━━━ Text passage

The reads associated to rRNA sequences are clustered at 97% identity. The longest sequence of each cluster is picked as representative and will be used for a BLAT search against the M5rna database, which integrates SILVA, Greengenes and RDP.

=== Profile generation ===
The data is integrated into a number of data products. The most important ones are the abundance profiles, which represent a pivoted and aggregated version of the similarity files.

=== Data loading ===
Finally, the obtained abundance profiles are loaded into the respective databases.

===Detailed steps of the MG-RAST pipeline ===

| MG-RAST Pipeline | Description |
|---|---|
| qc_stats | Generate quality control statistics |
| preprocess | Preprocessing, to trim low-quality regions from FASTQ data |
| dereplication | Dereplication for shotgun metagenome data by using k-mer approach |
| screen | Removing reads that are near-exact matches to the genomes of model organisms (fly, mouse, cow and human) |
| rna detection | BLAT search against a reduced RNA database, to identifies ribosomal RNA |
| rna clustering | rRNA-similar reads are then clustered at 97% identity |
| rna sims blat | BLAT similarity search for the longest cluster representative against the M5rna database |
| genecalling | A machine learning approach, FragGeneScan, to predict coding regions in DNA sequences |
| aa filtering | Filter proteins |
| aa clustering | Cluster proteins at 90% identity level using uclust |
| aa sims blat | BLAT similarity analysis to identify protein |
| aa sims annotation | Sequence similarity against protein database from the M5nr |
| rna sims annotation | Sequence similarity against RNA database from the M5rna |
| index sim seq | Index sequence similarity to data sources |
| md5 annotation summary | Generate summary report md5 annotation, function annotation, organism annotation, LCAa annotation, ontology annotation and source annotation |
| function annotation summary | Generate summary report md5 annotation, function annotation, organism annotation, LCAa annotation, ontology annotation and source annotation |
| organism annotation summary | Generate summary report md5 annotation, function annotation, organism annotation, LCAa annotation, ontology annotation and source annotation |
| lca annotation summary | Generate summary report md5 annotation, function annotation, organism annotation, LCAa annotation, ontology annotation and source annotation |
| ontology annotation summary | Generate summary report md5 annotation, function annotation, organism annotation, LCAa annotation, ontology annotation and source annotation |
| source annotation summary | Generate summary report md5 annotation, function annotation, organism annotation, LCAa annotation, ontology annotation and source annotation |
| md5 summary load | Load summary report to the project |
| function summary load | Load summary report to the project |
| organism summary load | Load summary report to the project |
| lca summary load | Load summary report to the project |
| ontology summary load | Load summary report to the project |
| done stage |  |
| notify job completion | Send notification to user via email |

== MG-RAST utilities ==

Besides metagenome analysis, MG-RAST can also be used for data discovery. The visualization or comparison of metagenomes profiles and data sets can be implemented in a wide variety of modes; the web interface allows selecting data based on criteria like composition, sequences quality, functionality or sample type and offers several ways to compute statistical inferences and ecological analyses. The profiles for the metagenomes can be visualized and compared by using barcharts, trees, spreadsheet-like tables, heatmaps, PCoA, rarefaction plots, circular recruitment plot, and KEGG maps.

━━━━━━

# [What you will do]
(1) According to the MG-RAST passage, which databases does the M5rna database integrate?
(2) Copy the MG-RAST passage word for word, everything from "Besides metagenome analysis, MG-RAST" down to "and KEGG maps.".

━━━ Dataset records

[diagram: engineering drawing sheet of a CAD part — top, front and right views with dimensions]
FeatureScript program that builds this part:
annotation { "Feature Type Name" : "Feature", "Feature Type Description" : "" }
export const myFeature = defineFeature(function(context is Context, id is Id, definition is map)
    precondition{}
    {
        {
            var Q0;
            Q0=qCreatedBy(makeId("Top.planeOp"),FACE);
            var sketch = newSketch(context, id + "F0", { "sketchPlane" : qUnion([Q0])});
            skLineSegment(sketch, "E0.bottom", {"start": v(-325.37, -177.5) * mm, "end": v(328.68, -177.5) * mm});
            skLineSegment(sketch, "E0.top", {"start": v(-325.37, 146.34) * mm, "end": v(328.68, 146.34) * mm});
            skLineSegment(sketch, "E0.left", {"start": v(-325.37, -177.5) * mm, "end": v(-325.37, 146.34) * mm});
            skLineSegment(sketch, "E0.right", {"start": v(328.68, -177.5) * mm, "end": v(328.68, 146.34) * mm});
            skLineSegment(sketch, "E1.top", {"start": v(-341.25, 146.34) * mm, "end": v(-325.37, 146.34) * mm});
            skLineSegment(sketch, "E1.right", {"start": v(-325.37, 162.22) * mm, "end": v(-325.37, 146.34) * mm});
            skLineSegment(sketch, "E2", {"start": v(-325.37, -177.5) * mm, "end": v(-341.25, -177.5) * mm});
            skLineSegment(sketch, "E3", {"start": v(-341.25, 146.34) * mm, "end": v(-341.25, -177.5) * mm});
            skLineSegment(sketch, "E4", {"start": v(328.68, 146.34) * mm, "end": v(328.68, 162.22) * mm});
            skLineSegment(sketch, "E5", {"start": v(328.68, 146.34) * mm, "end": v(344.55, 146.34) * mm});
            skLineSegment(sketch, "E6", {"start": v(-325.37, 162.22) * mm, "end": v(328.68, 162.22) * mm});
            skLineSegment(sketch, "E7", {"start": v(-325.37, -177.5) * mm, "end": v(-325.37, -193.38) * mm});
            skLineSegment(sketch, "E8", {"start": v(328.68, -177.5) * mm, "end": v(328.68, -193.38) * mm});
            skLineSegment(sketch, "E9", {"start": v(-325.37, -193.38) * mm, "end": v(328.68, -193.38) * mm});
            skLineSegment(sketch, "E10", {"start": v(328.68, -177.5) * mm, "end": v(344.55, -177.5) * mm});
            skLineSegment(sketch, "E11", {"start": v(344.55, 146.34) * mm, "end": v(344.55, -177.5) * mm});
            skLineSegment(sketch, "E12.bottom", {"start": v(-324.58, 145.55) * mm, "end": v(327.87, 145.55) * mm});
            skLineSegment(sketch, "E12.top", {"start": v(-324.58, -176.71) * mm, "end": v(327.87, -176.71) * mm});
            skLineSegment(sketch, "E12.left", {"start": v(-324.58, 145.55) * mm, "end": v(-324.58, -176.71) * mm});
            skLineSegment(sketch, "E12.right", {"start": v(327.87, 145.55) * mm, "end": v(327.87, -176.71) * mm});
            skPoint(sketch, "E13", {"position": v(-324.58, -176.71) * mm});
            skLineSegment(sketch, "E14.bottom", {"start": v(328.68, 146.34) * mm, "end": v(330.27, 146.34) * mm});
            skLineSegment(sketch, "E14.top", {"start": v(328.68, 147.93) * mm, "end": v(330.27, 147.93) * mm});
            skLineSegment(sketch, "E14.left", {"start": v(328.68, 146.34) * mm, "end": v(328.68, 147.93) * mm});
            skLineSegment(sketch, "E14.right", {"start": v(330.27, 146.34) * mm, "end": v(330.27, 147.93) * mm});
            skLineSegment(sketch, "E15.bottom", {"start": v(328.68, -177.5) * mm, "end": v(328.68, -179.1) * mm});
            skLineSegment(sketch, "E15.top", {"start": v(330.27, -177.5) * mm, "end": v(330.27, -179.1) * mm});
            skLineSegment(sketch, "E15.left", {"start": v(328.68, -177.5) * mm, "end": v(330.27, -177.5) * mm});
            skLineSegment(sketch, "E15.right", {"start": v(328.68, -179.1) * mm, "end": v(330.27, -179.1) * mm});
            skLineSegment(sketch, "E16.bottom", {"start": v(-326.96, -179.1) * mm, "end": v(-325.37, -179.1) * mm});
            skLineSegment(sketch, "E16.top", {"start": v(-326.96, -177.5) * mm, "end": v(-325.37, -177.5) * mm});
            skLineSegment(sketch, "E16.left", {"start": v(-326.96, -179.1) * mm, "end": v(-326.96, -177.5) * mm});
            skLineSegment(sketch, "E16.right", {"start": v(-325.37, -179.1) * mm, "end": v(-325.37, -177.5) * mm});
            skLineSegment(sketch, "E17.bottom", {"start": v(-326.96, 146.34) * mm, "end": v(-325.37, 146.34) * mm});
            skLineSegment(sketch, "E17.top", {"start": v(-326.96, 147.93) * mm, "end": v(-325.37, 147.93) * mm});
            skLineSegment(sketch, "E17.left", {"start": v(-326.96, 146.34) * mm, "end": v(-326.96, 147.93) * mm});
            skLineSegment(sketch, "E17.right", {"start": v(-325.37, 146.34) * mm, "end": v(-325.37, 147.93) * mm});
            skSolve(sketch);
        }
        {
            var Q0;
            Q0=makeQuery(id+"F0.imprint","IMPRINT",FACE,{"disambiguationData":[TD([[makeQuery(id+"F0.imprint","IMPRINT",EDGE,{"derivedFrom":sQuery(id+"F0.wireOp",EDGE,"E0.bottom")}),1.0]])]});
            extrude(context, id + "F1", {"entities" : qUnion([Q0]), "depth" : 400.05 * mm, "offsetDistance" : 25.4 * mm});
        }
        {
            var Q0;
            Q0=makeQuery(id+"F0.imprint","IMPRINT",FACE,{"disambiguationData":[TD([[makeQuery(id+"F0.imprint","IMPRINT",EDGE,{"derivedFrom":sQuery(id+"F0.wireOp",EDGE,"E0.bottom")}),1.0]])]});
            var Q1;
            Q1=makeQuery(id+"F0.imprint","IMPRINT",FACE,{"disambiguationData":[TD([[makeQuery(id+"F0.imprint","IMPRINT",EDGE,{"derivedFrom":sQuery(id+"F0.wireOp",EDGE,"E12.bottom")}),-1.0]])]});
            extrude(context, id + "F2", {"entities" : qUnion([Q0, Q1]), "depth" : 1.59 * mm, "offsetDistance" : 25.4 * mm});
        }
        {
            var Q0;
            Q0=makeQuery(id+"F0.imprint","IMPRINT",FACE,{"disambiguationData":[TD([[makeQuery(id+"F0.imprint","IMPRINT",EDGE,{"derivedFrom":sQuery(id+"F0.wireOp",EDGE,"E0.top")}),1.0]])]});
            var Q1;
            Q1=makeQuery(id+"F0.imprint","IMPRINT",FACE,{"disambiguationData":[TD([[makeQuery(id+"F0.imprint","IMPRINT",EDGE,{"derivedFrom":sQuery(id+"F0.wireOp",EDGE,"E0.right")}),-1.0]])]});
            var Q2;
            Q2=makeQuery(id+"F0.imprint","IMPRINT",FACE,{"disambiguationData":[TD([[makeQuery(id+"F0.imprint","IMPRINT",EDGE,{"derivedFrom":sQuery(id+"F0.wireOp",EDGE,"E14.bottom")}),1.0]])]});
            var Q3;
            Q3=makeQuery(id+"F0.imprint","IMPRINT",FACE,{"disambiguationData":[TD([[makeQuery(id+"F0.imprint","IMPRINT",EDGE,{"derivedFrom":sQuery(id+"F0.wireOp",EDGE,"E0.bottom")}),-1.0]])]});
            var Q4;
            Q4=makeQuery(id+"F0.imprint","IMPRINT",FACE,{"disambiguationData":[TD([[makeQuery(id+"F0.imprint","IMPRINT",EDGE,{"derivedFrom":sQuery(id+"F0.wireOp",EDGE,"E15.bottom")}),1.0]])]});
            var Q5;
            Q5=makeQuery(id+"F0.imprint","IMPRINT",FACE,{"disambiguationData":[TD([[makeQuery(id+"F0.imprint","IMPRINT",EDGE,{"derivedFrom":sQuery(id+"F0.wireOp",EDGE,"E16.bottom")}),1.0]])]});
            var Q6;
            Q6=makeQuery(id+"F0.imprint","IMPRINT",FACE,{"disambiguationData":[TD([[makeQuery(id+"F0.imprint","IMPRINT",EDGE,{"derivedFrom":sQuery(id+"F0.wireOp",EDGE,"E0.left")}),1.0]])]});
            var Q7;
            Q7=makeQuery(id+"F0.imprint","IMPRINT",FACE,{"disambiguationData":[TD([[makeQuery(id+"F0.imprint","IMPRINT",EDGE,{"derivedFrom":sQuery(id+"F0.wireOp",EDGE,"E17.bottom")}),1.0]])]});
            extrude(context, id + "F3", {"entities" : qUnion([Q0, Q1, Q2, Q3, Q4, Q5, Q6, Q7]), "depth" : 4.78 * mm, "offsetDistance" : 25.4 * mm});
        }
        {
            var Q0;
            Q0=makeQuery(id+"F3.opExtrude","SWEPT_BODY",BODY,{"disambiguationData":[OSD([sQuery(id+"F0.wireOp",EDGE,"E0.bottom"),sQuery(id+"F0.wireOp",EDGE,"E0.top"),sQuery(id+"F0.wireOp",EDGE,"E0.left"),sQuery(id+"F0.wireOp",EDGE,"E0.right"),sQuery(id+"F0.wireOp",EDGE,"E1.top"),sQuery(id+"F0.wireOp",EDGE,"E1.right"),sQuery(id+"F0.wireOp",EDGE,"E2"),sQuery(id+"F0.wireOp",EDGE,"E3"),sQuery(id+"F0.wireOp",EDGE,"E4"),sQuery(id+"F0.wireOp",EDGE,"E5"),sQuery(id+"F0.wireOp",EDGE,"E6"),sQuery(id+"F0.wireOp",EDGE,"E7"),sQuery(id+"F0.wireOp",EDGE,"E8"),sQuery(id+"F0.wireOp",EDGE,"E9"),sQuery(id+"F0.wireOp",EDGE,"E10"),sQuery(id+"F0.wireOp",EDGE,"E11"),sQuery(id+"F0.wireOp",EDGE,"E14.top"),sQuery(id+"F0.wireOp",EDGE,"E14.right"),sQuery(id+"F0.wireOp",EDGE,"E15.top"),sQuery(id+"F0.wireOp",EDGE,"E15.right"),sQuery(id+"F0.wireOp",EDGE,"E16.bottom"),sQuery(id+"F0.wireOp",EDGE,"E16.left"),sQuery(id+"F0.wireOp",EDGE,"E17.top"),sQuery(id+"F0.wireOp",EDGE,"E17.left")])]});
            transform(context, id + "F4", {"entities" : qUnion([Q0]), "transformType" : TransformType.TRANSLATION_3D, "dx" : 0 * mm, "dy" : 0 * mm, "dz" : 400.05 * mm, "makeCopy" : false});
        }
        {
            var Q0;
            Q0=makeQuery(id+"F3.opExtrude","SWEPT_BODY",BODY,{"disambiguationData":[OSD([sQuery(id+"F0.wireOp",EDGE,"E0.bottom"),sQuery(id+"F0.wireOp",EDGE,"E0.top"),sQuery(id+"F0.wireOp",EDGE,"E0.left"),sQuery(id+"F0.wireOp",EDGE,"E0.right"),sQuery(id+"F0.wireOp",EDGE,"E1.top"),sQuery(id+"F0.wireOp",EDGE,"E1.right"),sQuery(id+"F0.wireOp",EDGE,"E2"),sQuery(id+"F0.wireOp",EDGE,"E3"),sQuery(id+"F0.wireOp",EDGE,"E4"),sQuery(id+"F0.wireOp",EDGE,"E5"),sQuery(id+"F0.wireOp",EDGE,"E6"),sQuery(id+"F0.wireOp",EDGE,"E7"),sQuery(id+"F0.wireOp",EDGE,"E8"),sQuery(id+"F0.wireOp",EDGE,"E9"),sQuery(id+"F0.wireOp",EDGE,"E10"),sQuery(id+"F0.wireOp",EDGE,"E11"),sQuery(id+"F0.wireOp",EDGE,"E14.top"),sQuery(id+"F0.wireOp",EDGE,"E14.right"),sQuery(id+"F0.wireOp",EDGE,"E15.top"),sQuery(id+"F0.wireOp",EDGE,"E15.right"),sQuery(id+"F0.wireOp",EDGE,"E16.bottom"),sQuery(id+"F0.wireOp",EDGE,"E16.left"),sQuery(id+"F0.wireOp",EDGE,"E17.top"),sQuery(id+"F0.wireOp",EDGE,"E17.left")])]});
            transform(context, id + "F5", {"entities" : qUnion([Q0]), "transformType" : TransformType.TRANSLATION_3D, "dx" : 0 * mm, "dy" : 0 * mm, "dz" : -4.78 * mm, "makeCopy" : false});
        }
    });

━━━━━━

# [Expected outputs]
(1) SILVA, Greengenes and RDP.

(2)
Besides metagenome analysis, MG-RAST can also be used for data discovery. The visualization or comparison of metagenomes profiles and data sets can be implemented in a wide variety of modes; the web interface allows selecting data based on criteria like composition, sequences quality, functionality or sample type and offers several ways to compute statistical inferences and ecological analyses. The profiles for the metagenomes can be visualized and compared by using barcharts, trees, spreadsheet-like tables, heatmaps, PCoA, rarefaction plots, circular recruitment plot, and KEGG maps.